1.1 - 8.10 - Nondeterministic Results and UniqueID Syntax Element - Teradata Vantage

Teradata Vantage™ - Machine Learning Engine Analytic Function Reference

Product
Teradata Vantage
Release Number
1.1
8.10
Published
October 2019
Content Type
Programming Reference
Publication ID
B700-4003-079K
Language
English (United States)
Last Update
2019-12-31
Some ML Engine functions are nondeterministic; that is, repeated runs using the same input tables and syntax element values might produce different results. Nondeterministic results can occur for the following reasons:
  • Different cluster configurations

    The same function call run on clusters with different numbers of vworkers (that is, a different worker pod configuration) can have different results, because the data is distributed differently across workers. An example is DecisionForest, where each worker builds a set of trees based on its data partition. If the data is partitioned differently, as it might be on a different cluster, the set of trees produced varies across different configurations.

  • Nondeterministic data transfer

    Data transfer from Advanced SQL Engine to ML Engine is nondeterministic; that is, rows are transferred in random order and the data is distributed differently among workers across function runs. Nondeterministic data transfer affects functions for which data distribution and row-processing order are important.

    If the function has a partition key, you can ensure repeatable results with the PARTITION BY and ORDER BY clauses.

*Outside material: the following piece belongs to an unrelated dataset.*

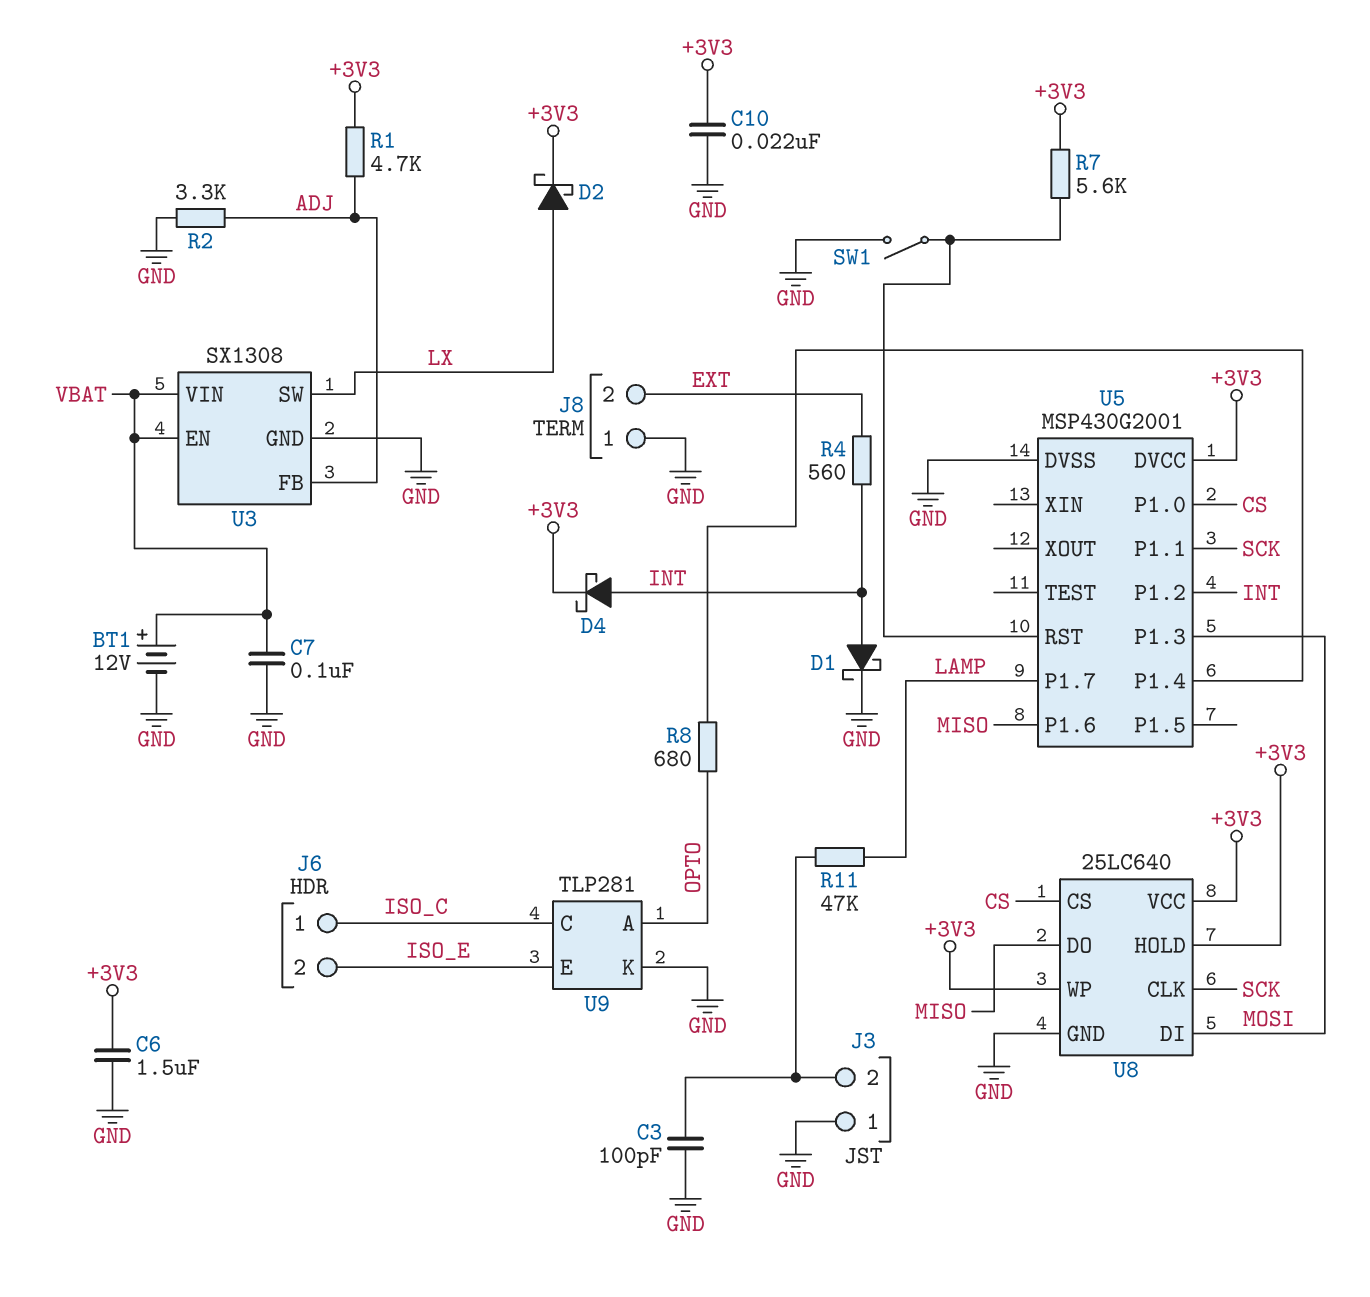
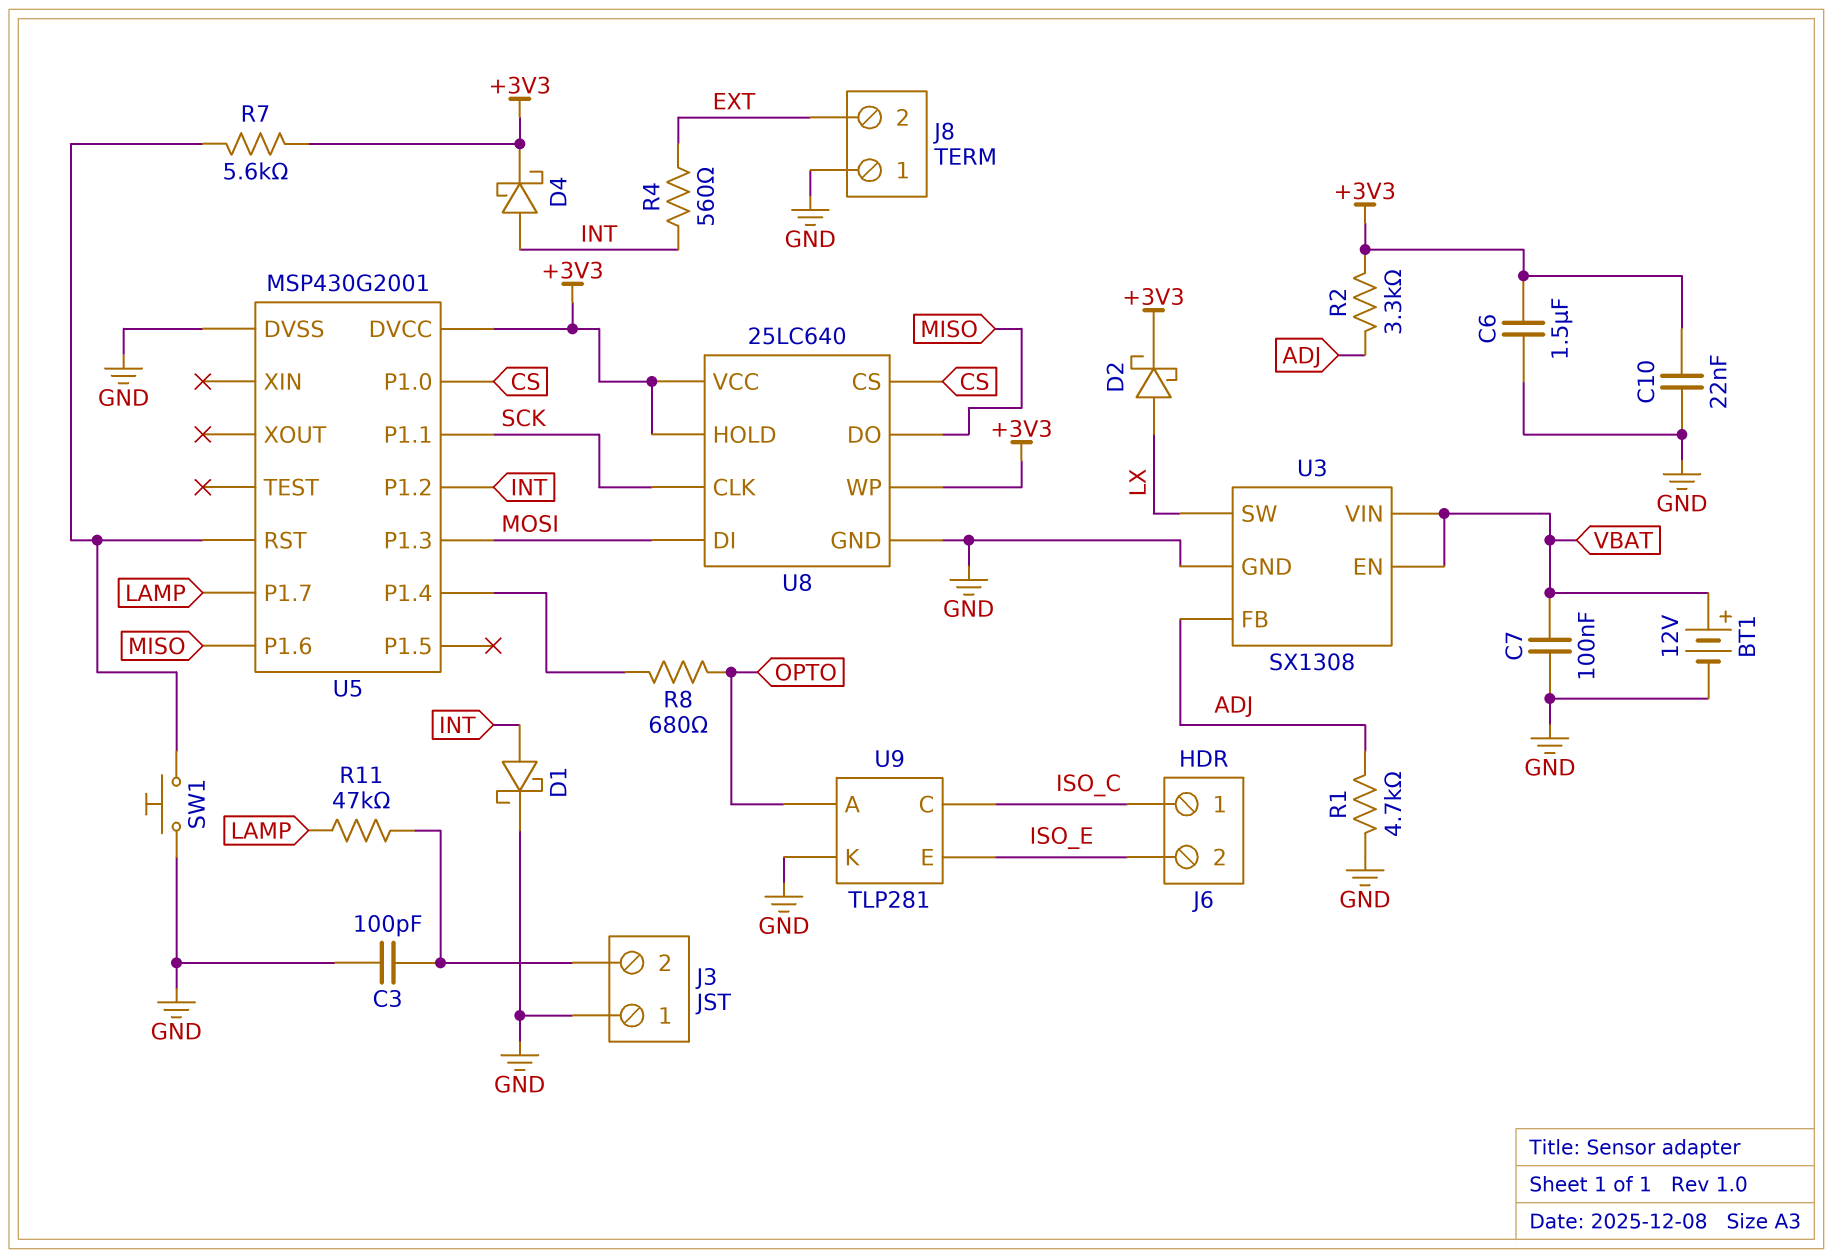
R1: 4.7k (+3V3, ADJ) -> 4.7k (ADJ, GND)
R2: 3.3k (ADJ, GND) -> 3.3k (+3V3, ADJ)
SW1: switch (GND, U5/RST) -> button (GND, U5/RST)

  • The function is based on an algorithm that has a random component.

    Results differ from run to run, due to the random nature of the algorithm. Some ML Engine functions have a Seed syntax element that their algorithms use for repeatable results. However, because of nondeterministic data transfer between Advanced SQL Engine and ML Engine, using the Seed syntax element alone may not guarantee repeatable results.